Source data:
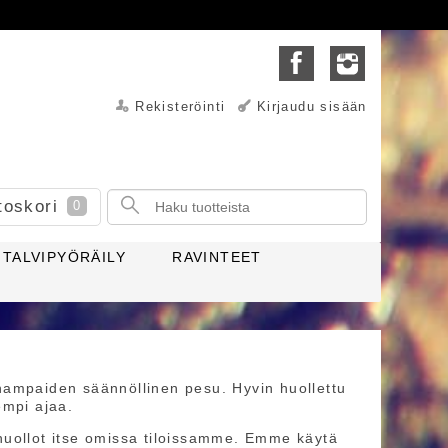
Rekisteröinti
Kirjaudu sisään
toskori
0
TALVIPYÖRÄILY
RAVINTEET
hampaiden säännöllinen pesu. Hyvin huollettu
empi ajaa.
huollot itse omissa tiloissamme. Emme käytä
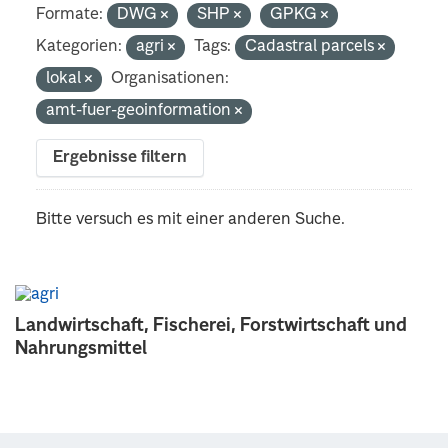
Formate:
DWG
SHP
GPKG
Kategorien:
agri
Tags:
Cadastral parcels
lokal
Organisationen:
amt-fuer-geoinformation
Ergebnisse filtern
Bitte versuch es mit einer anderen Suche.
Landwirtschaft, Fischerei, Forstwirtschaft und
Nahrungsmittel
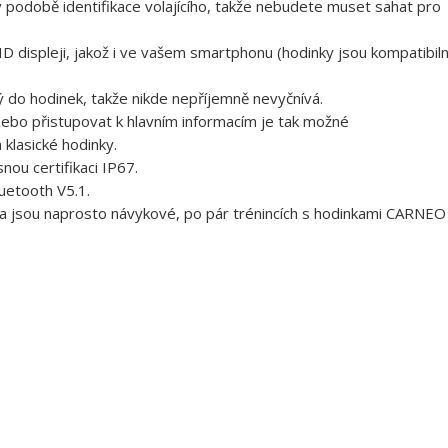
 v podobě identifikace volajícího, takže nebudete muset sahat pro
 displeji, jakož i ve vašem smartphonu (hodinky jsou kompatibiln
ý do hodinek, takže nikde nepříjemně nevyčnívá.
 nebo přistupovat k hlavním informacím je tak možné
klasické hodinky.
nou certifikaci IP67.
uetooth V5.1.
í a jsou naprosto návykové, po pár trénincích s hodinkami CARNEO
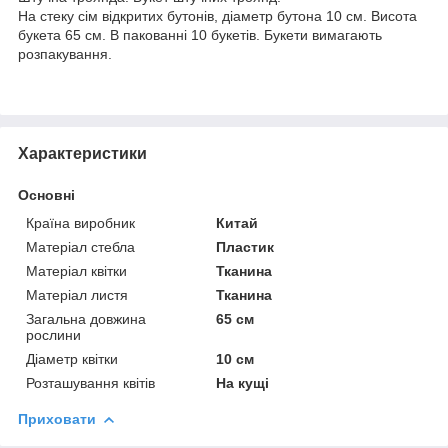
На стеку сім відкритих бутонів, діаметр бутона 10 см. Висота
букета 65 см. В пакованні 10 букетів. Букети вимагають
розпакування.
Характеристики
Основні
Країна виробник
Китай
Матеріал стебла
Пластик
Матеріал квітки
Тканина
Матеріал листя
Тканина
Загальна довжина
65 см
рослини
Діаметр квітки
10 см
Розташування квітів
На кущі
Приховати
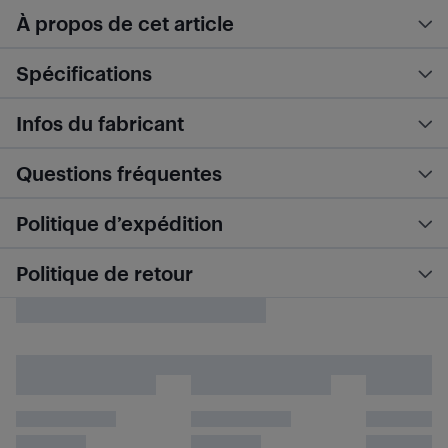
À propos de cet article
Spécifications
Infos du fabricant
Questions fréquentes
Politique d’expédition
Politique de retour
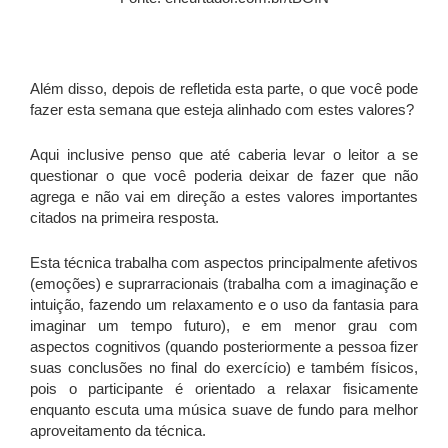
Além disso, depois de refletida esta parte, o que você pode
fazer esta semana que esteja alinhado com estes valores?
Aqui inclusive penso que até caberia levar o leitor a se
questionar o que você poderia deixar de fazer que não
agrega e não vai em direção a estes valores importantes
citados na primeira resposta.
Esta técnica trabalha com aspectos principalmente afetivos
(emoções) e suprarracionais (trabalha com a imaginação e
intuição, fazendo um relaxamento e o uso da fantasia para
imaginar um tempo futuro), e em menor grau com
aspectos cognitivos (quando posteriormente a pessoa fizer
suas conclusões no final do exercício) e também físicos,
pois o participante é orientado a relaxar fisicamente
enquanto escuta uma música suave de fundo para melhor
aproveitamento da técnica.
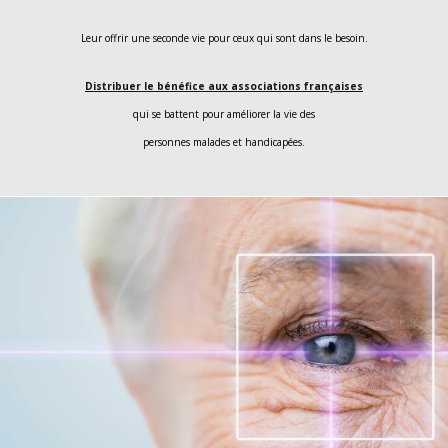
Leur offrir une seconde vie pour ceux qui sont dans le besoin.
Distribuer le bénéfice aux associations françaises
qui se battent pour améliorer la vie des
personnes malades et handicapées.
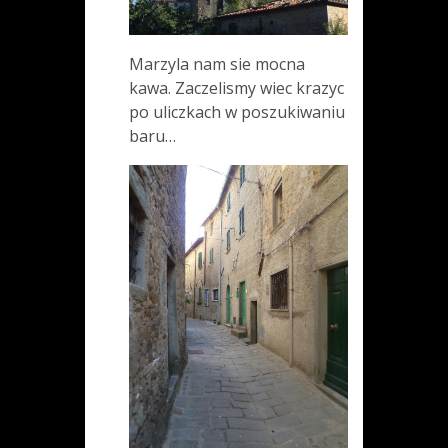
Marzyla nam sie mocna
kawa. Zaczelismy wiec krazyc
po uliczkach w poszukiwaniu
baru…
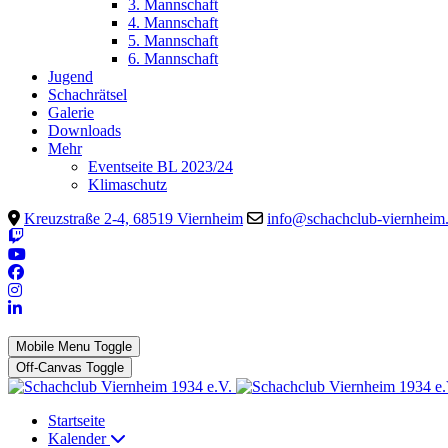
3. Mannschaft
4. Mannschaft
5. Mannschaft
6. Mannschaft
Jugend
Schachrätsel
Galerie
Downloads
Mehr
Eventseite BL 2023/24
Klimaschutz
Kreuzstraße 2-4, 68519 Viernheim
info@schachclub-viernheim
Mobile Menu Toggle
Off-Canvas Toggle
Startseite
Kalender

--

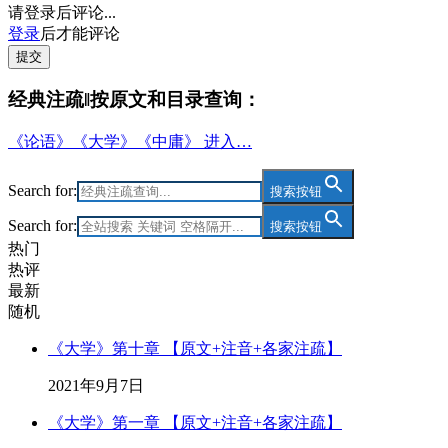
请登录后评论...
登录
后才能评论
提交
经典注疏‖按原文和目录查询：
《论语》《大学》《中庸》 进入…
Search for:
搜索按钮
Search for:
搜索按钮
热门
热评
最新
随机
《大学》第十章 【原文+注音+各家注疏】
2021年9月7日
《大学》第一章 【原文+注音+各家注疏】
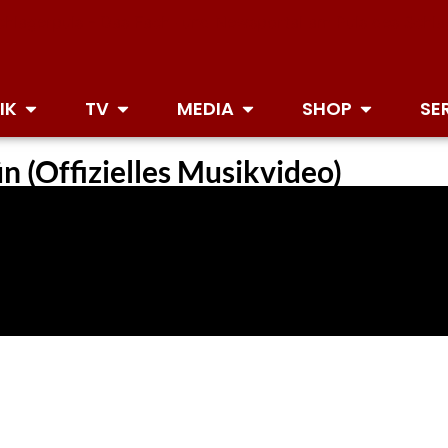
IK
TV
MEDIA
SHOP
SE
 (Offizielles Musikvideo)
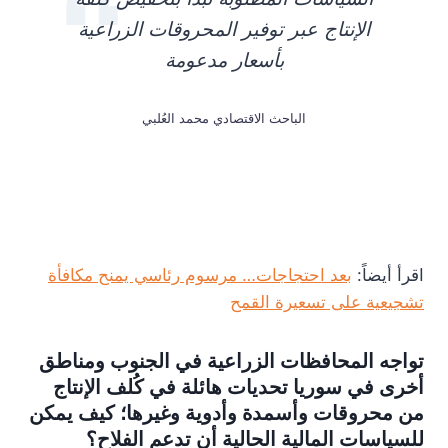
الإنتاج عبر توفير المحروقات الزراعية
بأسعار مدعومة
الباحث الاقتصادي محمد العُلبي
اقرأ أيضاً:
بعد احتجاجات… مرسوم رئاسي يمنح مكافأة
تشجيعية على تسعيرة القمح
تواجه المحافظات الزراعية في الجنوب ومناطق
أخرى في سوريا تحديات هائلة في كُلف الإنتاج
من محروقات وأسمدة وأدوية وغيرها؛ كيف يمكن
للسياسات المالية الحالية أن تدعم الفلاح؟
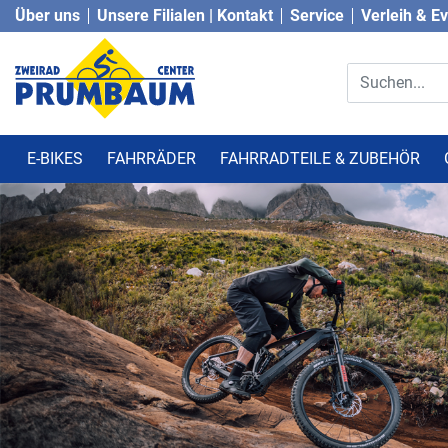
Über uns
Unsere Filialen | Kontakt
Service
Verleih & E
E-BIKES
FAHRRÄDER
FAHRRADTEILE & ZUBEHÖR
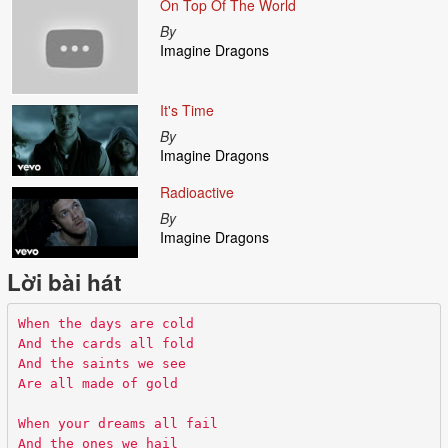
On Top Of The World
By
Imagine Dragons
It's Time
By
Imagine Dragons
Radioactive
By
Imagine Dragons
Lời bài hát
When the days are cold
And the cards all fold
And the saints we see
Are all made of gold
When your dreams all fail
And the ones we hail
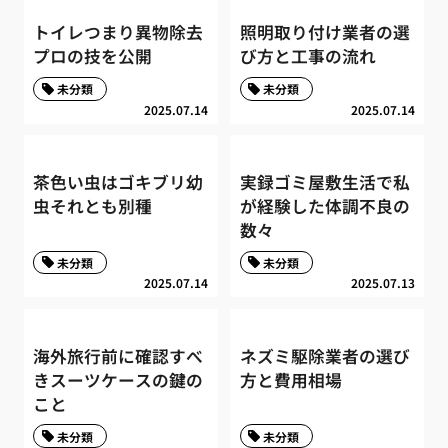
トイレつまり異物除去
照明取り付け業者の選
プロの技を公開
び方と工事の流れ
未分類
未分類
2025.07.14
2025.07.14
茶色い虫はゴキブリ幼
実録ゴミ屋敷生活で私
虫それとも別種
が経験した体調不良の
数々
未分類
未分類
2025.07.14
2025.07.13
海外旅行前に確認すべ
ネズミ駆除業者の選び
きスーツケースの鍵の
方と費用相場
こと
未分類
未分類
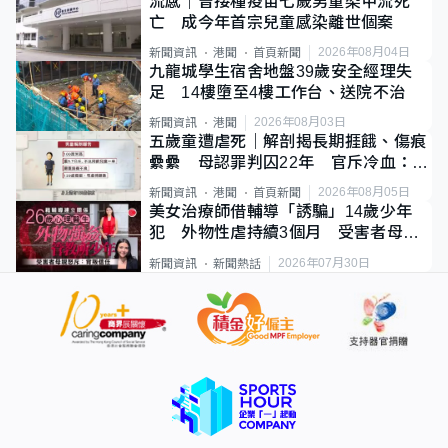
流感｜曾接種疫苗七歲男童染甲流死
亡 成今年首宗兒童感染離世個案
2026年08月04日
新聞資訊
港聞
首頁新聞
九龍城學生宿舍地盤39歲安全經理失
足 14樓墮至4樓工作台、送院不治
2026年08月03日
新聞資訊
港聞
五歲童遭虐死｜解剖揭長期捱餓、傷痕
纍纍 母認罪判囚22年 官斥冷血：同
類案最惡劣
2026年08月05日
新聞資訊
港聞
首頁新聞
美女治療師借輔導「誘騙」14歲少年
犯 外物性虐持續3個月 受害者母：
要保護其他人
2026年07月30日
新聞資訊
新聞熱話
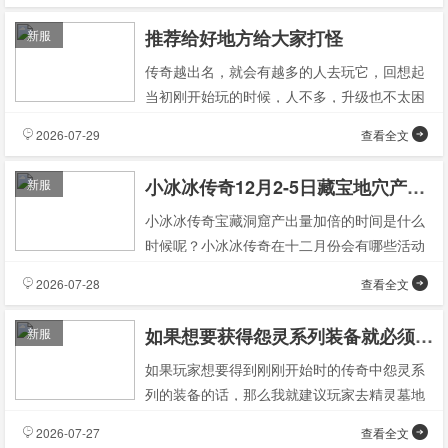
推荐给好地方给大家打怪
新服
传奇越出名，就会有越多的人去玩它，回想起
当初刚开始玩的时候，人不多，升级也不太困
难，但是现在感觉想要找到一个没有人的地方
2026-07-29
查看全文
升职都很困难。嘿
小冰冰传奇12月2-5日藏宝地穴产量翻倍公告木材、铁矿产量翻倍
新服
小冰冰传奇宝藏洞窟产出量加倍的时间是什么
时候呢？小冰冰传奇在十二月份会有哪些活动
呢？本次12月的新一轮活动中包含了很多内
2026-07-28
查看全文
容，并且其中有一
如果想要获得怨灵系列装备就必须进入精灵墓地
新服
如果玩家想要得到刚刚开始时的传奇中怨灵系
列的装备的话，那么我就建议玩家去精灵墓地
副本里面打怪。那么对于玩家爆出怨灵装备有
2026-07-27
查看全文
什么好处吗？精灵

---

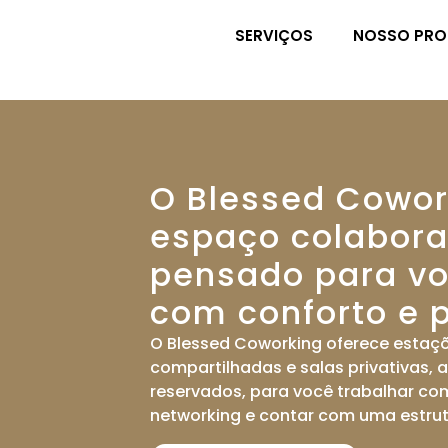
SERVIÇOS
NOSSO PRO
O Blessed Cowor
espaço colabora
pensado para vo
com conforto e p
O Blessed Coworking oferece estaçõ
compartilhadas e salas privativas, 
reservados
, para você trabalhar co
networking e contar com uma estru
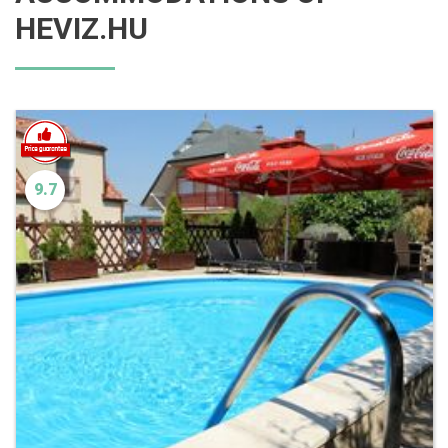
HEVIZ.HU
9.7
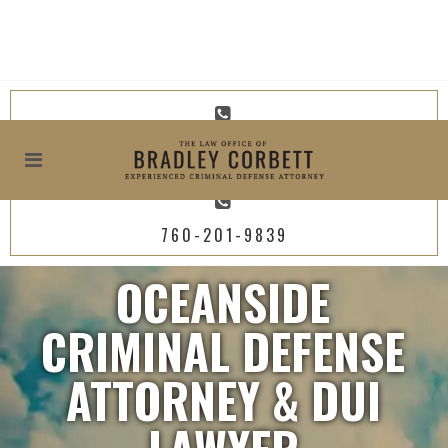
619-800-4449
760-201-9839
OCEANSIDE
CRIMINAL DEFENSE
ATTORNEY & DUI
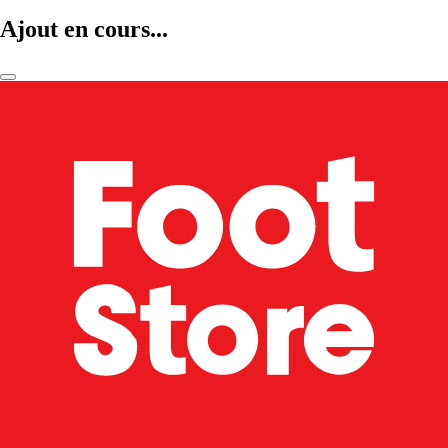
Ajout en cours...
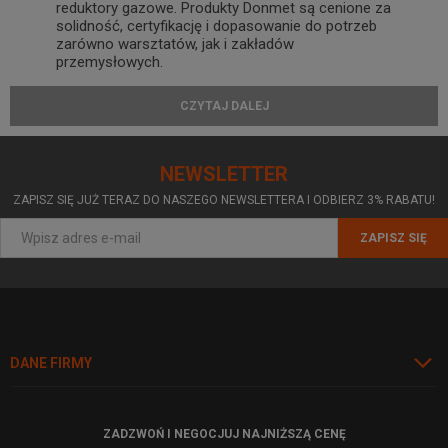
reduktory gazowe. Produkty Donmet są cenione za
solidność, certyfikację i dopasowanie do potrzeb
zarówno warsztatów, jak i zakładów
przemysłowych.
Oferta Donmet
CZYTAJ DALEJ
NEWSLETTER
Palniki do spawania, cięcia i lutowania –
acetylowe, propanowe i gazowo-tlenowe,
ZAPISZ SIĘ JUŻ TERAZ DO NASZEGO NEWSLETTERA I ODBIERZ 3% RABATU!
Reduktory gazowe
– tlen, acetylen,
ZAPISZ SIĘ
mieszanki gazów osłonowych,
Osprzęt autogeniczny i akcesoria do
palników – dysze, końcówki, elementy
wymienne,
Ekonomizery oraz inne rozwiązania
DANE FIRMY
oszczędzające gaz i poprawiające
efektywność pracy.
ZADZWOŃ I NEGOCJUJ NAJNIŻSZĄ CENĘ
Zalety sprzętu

#### WHAT YOU ARE ASKED TO DO:
Each line in the entries above that includes the string "Toggle" should be extracted.

#### SOLUTION BELOW:
Mobile Menu Toggle
Off-Canvas Toggle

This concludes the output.